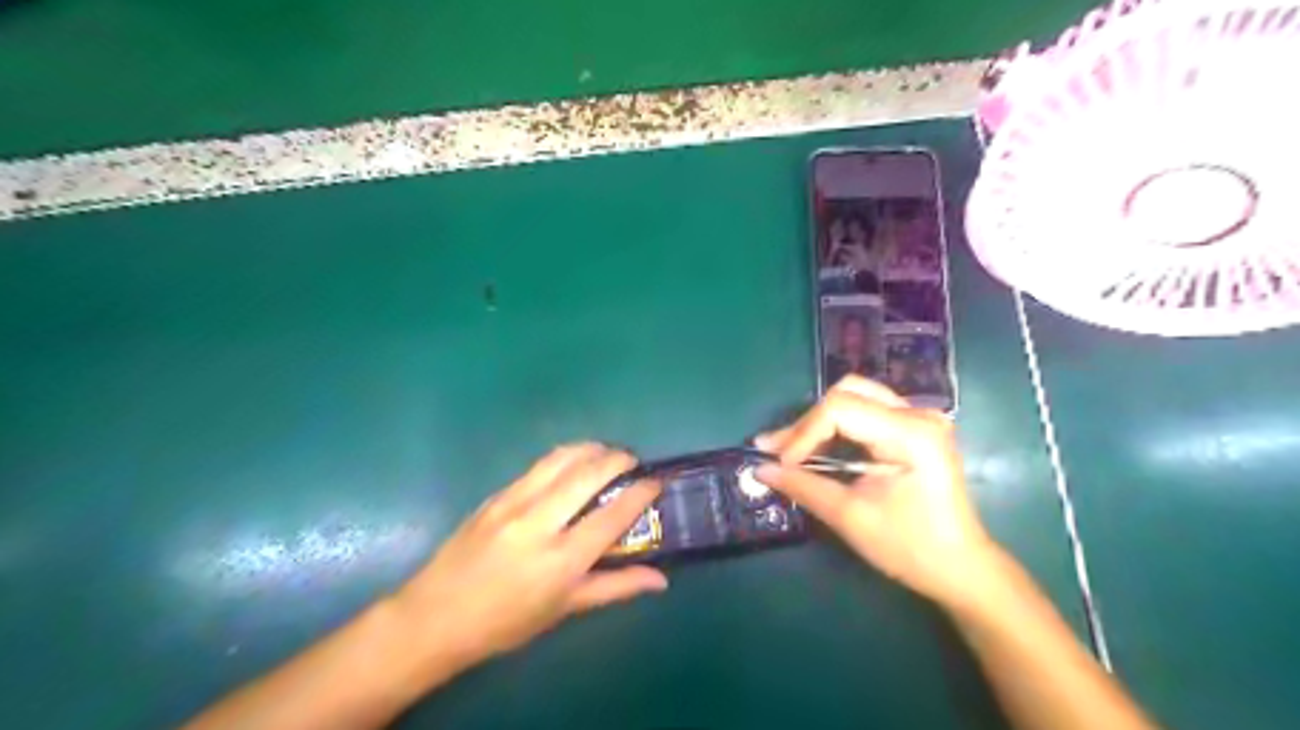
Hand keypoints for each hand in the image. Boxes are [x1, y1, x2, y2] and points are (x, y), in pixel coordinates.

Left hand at [392, 443, 663, 669]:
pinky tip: (571, 464)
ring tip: (607, 454)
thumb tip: (660, 579)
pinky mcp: (496, 495)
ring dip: (591, 449)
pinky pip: (538, 466)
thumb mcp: (564, 610)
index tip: (657, 481)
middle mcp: (540, 522)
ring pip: (561, 458)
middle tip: (634, 462)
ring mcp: (514, 503)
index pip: (613, 514)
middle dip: (619, 459)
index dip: (640, 493)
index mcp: (561, 559)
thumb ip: (616, 588)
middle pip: (589, 474)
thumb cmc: (505, 623)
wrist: (435, 616)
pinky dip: (564, 457)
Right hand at [758, 376, 992, 603]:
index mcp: (910, 433)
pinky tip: (818, 448)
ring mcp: (920, 418)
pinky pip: (866, 411)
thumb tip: (760, 470)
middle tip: (778, 453)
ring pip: (855, 397)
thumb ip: (804, 486)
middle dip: (808, 423)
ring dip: (820, 422)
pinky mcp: (915, 428)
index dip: (803, 433)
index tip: (781, 464)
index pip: (840, 409)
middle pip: (846, 393)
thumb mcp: (851, 517)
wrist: (960, 568)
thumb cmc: (910, 547)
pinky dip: (837, 427)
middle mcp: (918, 414)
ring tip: (790, 450)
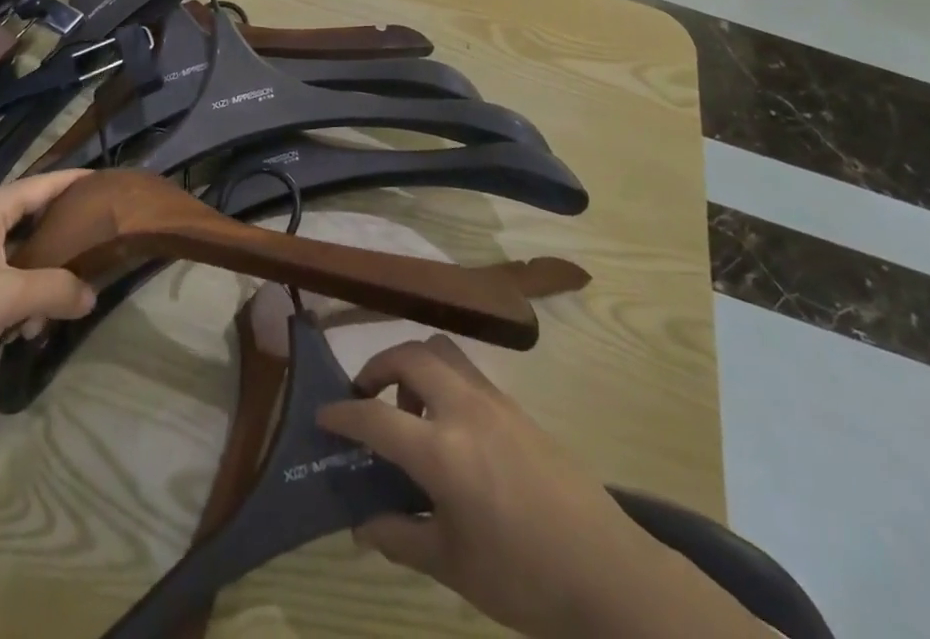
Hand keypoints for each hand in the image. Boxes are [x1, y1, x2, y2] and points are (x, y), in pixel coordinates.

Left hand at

(What to do) Because the pictures are not wanted, retype every record exactly without them.

(Task result)
Hand keypoints for each hand in the image. Boxes are [x1, y1, x2, y2] and points are (x, y), in pixel coordinates.

Left hand at [392, 443, 663, 669]:
pinky tip: (571, 464)
ring tip: (607, 454)
thumb tip: (660, 579)
pinky mcp: (496, 495)
ring dip: (591, 449)
pinky pip: (538, 466)
thumb mcp: (564, 610)
index tip: (657, 481)
middle mcp: (540, 522)
ring pip: (561, 458)
middle tip: (634, 462)
ring mcp: (514, 503)
index pip: (613, 514)
middle dip: (619, 459)
index dip: (640, 493)
index mcp: (561, 559)
thumb ip: (616, 588)
middle pip: (589, 474)
thumb cmc: (505, 623)
wrist: (435, 616)
pinky dip: (564, 457)
Right hand at [758, 376, 992, 603]:
index mcp: (910, 433)
pinky tip: (818, 448)
ring mcp: (920, 418)
pinky pip: (866, 411)
thumb tip: (760, 470)
middle tip: (778, 453)
ring pip: (855, 397)
thumb ip: (804, 486)
middle dip: (808, 423)
ring dip: (820, 422)
pinky mcp: (915, 428)
index dip: (803, 433)
index tip: (781, 464)
index pip: (840, 409)
middle pip: (846, 393)
thumb mcp: (851, 517)
wrist: (960, 568)
thumb cmc: (910, 547)
pinky dip: (837, 427)
middle mcp: (918, 414)
ring tip: (790, 450)
Hand keypoints for each hand in the image. Boxes are [x1, y1, x2, y2] and points are (x, y), in pixel coordinates.

Left hand at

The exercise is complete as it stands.